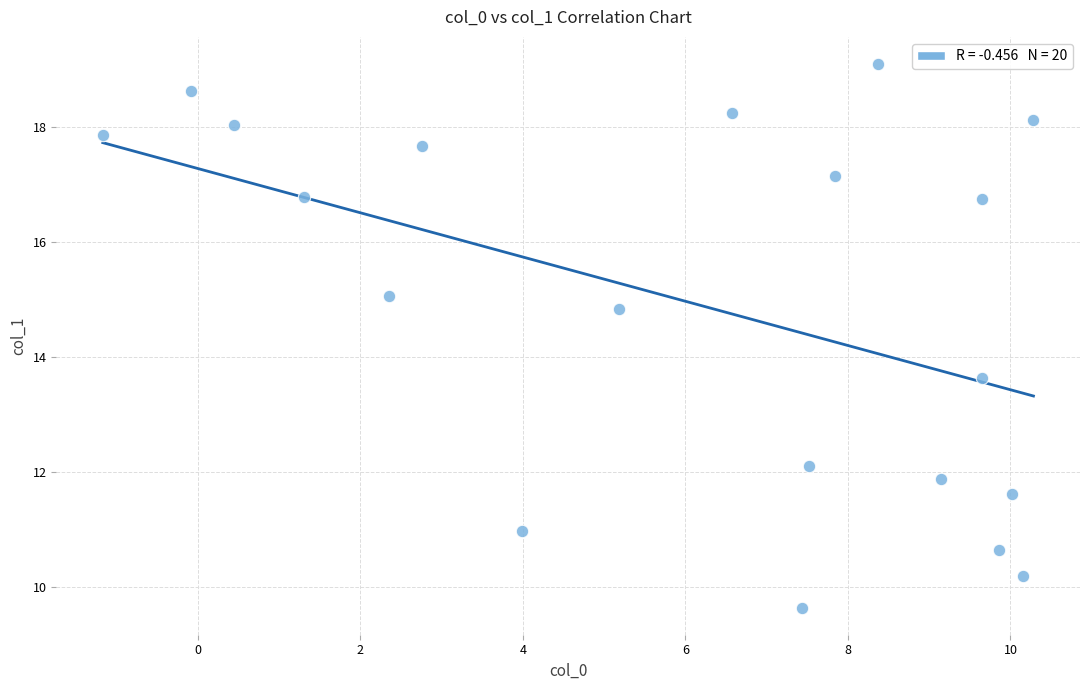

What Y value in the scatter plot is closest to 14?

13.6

==

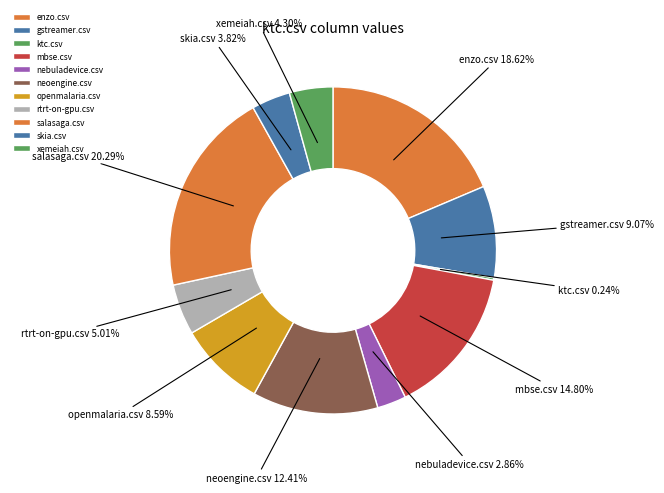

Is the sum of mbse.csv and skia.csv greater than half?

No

...

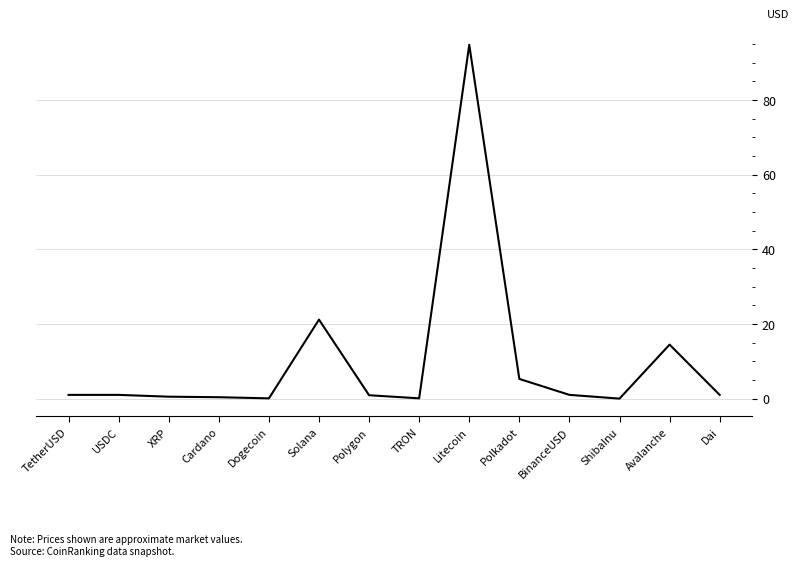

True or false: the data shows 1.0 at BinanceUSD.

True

■ What needs to be done ■
Pick out every line of the records that contains the string "True", and copy each one.

■ Answer section ■
True or false: the data shows 1.0 at BinanceUSD.
True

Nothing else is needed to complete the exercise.